***** Information shown *****

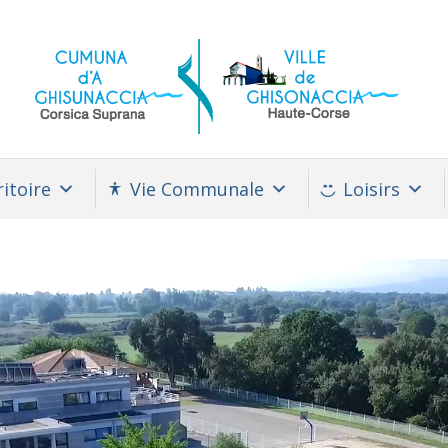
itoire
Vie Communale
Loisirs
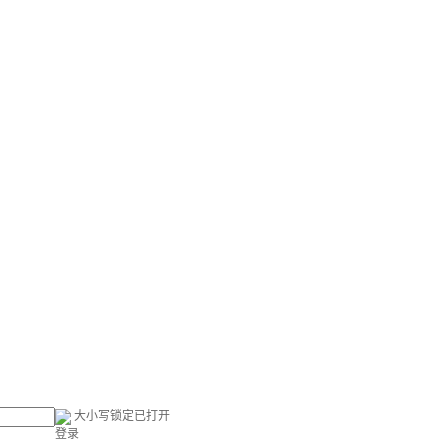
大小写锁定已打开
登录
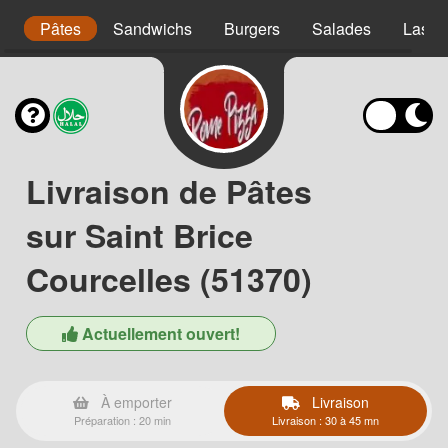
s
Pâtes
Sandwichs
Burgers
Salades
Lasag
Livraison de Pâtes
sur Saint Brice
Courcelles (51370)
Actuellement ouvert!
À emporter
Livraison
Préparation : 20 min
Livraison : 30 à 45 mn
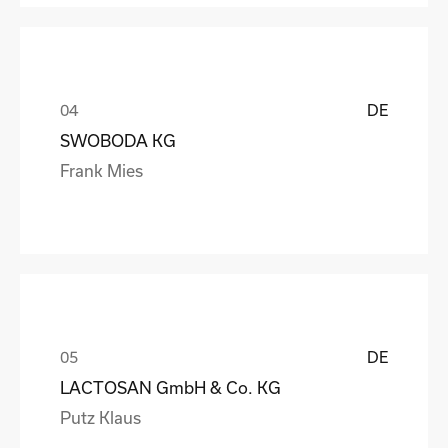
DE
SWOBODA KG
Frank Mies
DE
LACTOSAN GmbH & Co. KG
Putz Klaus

*****
***** Information shown *****

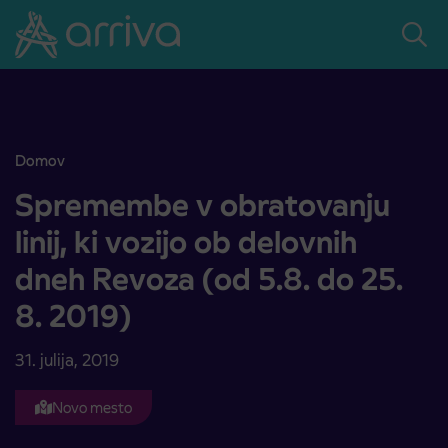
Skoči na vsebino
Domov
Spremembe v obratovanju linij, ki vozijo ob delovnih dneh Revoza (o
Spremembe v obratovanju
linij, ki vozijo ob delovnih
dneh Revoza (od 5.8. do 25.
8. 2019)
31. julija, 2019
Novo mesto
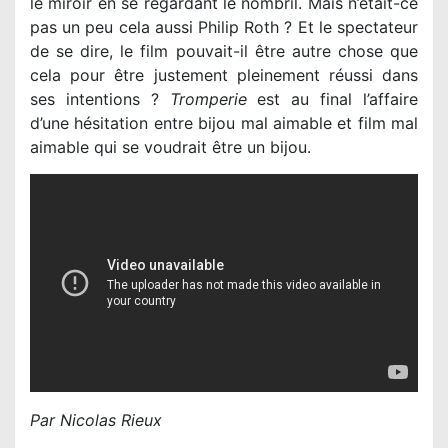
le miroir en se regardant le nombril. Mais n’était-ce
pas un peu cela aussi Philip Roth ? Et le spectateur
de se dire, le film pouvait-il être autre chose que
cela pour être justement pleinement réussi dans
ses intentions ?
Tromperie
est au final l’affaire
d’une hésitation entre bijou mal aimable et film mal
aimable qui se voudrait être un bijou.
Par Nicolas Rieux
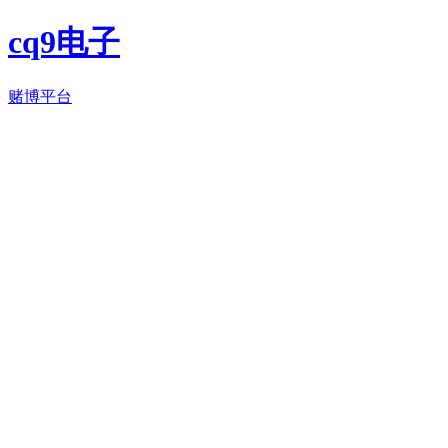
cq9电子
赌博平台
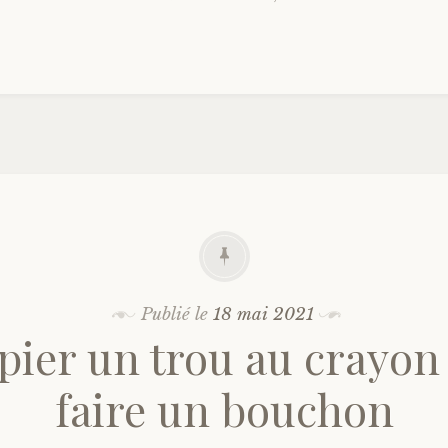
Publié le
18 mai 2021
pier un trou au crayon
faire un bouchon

*****

**Required work**.
Where a line of the listing holds "Revoza", show that line.

**Answer**.
Spremembe v obratovanju linij, ki vozijo ob delovnih dneh Revoza (o
dneh Revoza (od 5.8. do 25.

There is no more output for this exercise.